Wages and productivity are better aligned
- Economic activity picked up and productivity growth increased at the same time that wage growth slowed
- The fastest wage growth in the industrial sector was in construction and oil shale
- Wage growth is slower in the service sector than in previous years
- The purchasing power of those earning the average wage will increase more slowly because of inflation
The average gross monthly wage was 5.7% higher in the first quarter of 2017 than it was a year earlier. This was lower than the growth rate of 6.9% in the previous quarter. Growth in the productivity and wages of workers became better aligned, as economic activity picked up and productivity growth increased at the same time that wage growth slowed. This is shown both by data for exports and industrial output and by sentiment indicators.

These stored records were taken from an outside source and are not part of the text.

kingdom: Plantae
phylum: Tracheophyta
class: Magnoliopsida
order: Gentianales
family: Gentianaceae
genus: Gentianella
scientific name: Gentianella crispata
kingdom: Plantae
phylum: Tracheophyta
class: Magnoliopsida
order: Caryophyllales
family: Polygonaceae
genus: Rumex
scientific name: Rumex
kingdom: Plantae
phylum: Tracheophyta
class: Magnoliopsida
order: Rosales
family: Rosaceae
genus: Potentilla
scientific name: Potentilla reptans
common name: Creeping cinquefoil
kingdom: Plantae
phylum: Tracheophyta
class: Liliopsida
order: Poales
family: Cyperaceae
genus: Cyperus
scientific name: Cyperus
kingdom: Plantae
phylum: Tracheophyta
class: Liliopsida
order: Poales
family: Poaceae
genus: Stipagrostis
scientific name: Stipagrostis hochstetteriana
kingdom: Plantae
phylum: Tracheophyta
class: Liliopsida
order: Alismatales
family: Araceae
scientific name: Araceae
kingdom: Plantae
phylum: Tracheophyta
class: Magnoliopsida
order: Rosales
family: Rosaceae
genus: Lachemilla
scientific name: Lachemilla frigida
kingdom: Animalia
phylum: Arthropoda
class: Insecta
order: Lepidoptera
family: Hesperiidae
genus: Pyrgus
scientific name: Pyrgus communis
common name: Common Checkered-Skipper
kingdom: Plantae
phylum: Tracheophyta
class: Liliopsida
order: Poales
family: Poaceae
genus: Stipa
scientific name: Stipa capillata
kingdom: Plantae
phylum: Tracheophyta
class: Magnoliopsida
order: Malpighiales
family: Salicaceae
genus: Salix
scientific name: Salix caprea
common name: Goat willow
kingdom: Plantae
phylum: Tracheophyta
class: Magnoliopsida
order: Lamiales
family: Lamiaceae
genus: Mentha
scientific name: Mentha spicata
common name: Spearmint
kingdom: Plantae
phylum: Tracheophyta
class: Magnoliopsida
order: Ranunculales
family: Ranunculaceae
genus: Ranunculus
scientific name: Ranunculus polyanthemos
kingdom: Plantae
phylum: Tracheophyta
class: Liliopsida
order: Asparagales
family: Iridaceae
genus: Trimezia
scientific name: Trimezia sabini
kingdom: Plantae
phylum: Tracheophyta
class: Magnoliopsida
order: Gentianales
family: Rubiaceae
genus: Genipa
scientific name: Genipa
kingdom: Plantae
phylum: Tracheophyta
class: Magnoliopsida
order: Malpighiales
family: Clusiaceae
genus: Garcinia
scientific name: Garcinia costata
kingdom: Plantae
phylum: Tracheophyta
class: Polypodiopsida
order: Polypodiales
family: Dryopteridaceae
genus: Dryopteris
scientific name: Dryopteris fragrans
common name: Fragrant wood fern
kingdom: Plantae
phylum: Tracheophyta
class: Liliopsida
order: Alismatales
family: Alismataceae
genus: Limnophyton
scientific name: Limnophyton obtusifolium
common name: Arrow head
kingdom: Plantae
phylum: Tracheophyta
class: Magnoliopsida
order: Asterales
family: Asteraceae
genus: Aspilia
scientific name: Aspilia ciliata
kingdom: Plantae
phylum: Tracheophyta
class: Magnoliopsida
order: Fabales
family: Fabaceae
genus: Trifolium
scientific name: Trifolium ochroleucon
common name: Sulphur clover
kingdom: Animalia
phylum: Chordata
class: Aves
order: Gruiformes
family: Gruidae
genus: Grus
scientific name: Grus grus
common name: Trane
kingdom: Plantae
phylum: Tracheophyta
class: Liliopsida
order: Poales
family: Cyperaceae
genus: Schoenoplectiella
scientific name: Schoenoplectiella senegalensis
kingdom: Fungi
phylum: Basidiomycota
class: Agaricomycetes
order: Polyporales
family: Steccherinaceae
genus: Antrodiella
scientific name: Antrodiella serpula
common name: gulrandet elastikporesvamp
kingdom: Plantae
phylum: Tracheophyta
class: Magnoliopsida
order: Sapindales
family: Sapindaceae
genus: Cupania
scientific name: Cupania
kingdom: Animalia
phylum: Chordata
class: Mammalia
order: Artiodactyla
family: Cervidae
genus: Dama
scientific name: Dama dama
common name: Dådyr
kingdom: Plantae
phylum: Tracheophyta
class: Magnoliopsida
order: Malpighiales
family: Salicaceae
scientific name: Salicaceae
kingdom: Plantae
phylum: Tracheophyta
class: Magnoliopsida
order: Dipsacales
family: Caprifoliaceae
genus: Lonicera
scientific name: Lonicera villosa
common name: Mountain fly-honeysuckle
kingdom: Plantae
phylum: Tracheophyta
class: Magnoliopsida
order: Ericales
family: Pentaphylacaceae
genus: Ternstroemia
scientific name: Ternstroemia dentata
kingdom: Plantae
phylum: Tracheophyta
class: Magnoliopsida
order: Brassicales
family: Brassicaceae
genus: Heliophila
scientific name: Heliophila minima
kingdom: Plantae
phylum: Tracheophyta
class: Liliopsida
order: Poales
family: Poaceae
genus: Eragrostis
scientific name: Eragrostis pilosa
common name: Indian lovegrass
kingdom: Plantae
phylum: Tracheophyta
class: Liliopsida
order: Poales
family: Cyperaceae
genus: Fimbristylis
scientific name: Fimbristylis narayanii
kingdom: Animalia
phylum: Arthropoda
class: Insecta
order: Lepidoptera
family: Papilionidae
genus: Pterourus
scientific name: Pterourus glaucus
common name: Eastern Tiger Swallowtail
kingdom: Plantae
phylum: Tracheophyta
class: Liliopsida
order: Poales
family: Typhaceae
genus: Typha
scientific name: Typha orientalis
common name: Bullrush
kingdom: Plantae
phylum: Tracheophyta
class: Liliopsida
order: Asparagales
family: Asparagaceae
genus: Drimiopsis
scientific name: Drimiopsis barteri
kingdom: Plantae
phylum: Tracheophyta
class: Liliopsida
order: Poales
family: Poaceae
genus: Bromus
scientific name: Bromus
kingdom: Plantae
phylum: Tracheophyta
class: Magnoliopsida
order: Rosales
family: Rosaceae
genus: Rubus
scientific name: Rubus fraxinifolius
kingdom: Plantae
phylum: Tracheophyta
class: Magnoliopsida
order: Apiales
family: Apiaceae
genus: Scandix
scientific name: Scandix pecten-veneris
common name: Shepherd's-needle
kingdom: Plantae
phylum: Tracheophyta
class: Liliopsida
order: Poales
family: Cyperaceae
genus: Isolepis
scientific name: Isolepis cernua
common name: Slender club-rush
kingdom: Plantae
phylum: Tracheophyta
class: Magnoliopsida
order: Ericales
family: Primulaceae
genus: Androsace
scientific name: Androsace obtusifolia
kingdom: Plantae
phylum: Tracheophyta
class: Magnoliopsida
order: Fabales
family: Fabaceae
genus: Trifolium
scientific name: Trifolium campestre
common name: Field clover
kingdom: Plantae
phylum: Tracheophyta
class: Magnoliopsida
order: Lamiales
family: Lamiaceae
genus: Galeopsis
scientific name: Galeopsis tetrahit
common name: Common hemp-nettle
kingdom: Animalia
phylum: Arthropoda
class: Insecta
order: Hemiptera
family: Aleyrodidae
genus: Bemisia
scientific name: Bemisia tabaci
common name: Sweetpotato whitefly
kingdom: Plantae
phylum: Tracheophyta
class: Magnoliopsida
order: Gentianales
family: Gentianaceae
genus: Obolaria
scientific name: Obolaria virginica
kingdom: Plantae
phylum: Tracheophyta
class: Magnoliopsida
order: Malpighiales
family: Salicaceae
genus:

Wage growth slowed in the service sector, but it did not change in the industrial sector. Within that sector, wage growth accelerated in construction and recovered strongly in the oil shale sector through mining and energy. A rebound in demand led construction to hire more workers and raise wages. Output increased by 20% in construction in the first quarter, with growth in the construction of buildings and in investment in infrastructure. Wage growth slowed in manufacturing however, though the number of workers in manufacturing also increased and the economic circumstances of the sector improved as growth in external demand increased.
Strong growth in private consumption and wage rises in the public sector have caused wages in the service sector to rise faster in recent years than the average for the economy, but this growth has now slowed a little. The growth did not slow in all parts of the service sector though, with wage growth increasing for example in retail and in information and communications. One-off factors played a role in this, such as the wage agreement in the health sector and smaller bonuses in the financial sector than in the previous year.
As consumer prices rise faster, the purchasing power of those earning wages will again increase markedly slower than nominal wages. Inflation stood at 3% in the first quarter, and so real wage growth was 2.6%. Looking back over a longer period, the purchasing power of the average wage has increased by 20% from before the crisis in 2008, and by some 30% since 2010, when the recession was at its deepest.
Eesti Pank observes and comments on wage developments as labour costs have a direct impact on the price of goods and services produced in Estonia and wage growth is an important indicator of price stability.